A favourite quote and a way by which to approach life.

Today is the tomorrow that you worried about yesterday.

Sunday 14 November 2010

A quick visit

This is a quick visit to my blog during a quick visit to London. I'm visiting my brother and his family :o) I was supposed to have been at a one-day conference on 'Conflict in Children's Literature' at Roehampton University yesterday, but I knew that I wasn't going to have the energy for that so very reluctantly had to cancel my plans to attend. I'd been looking forward to it for months, but there's no way that I'd have managed with my energy levels as they are at the moment. However, I didn't want to cancel all my plans to come to London and stay with my brother, sister-in-law, and two gorgeous nephews, so that is where I am. It's my brother's 40th birthday on Monday, so we've had a bit of a celebratory day today with present time, and cake with candles at dinner time. My sister-in-law, N, and my older nephew, O, started making the cake yesterday, with the intention of making a car-shaped cake, but not being used to using wholemeal flour (to make the cake Aunty Becky-friendly), N didn't add quite enough liquid in the recipe and it all turned out a bit crumbly. Oops. Undeterred, the remains of the cake were put aside until today, when N and O had a go at adapting the car cake, mixed the crumbs with lots of whipped cream, put the remaining pieces of cake into a rough car-shape on top of the cream/crumb mix, piped freshly whipped cream onto the top to indicate wheels, lights, and windows, and hey presto, a scrummy car cake :o) It didn't taste anything like cars, though ... not that I've ever tried eating a car...

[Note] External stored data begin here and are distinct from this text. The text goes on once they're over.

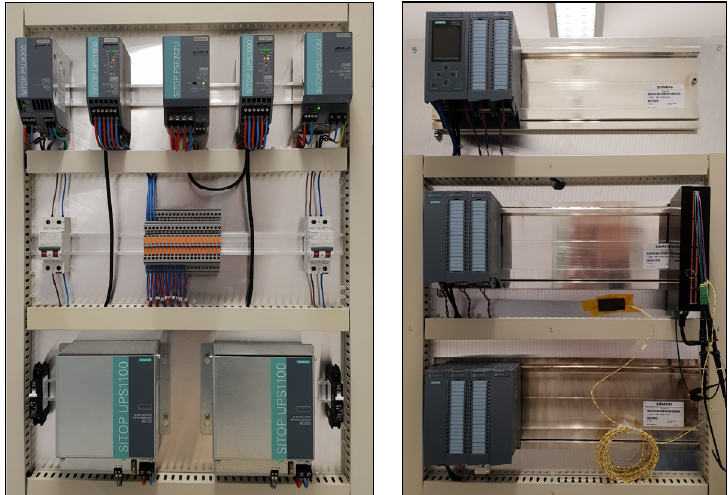
Figure 5. Power distribution and PLC evaluation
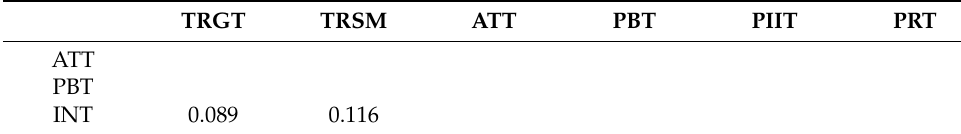
Table 6. Indirect effect in the structural model.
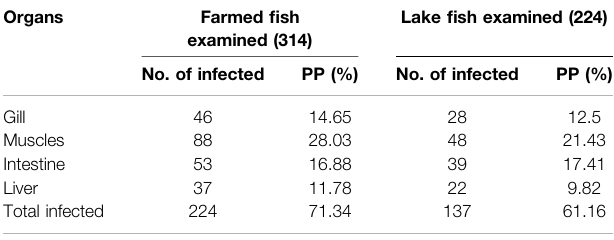
TABLE 3 | Number of infected specimens of O. niloticus considering the different analyzed organs and their percentage on the total number of fi sh examined. Organs Farmed fi sh Lake fi sh examined (224) examined (314) No. of infected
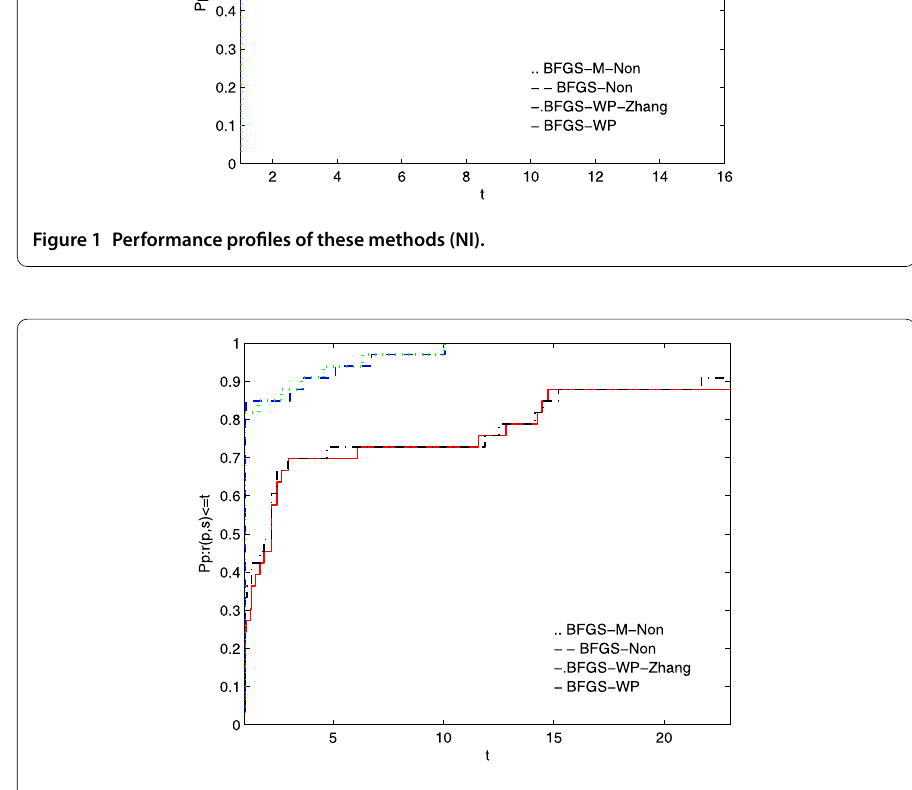
Figure 2 Performance profiles of these methods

A couple of weeks ago, while I was in hospital, my older nephew, O, had chicken pox while the family were away in France. O is fine now, and it seemed as though my younger nephew, D, had somehow managed to escape catching chicken pox from his big brother. I had a bit of a dilemma before my visit as it could potentially be very dangerous for me to get chicken pox because of being on high dose prednisolone. I wasn't sure whether to risk coming or not, when it seemed that D would most likely get ill, even though he was so far okay. I spoke to a couple of friends who are GPs to ask for advice, and they both said that I should probably postpone my trip south. I was reluctant to do so, though knew that I would if it was really necessary, but first of all I decided to speak to my asthma consultant and see what he thought. I phoned his secretary on Wednesday, but it turned out that Dr H was away on annual leave last week, so explained my situation to the secretary who'd asked if any of the other consultants could help. Just as I was telling her about the chicken pox situation, one of the other consultants I know very well (in fact I've known him since he was a new registrar) came into the office so I spoke to Dr DS, who said that I should be safe enough as I had chicken pox as a child. Hurrah! The trip was on! And anyway, it seemed as though the M, N, O, and D household was chicken pox-free so it was all only precautionary in the first place :oD ... except that when we got up on Saturday morning it appeared that D hadn't escaped the affliction and was definitely a little bit spotty. Today there has been absolutely no doubt about it - he is a spot fest. He's mostly okay in himself, but he's very itchy and that gets him miserable. And now I feel a little, um, er, irresponsible. Perhaps I shouldn't have come. Even though I had reassurance from Dr DS that I ought to be okay, I do wonder if maybe I ought not to have put myself at potential risk :o/ I'm loving being here, and loving seeing all the family - especially the boys :o) - but have I done a stupid thing? I'm not sure. I don't know whether I should contact my GP when I get home or just wait and see if anything happens, which it probably won't, but I definitely don't want it to either. Hmmm. Am I daft? Have I been stupid? I fear the answer maybe yes ... It has been wonderful, though, to see O and D (and M and N too), and I don't want to go home tomorrow.

2 comments:

Joy said...

Becky, are you OK?

BeckyG said...

Yes, sorry. I've been a bit busy, but I'm about to update now.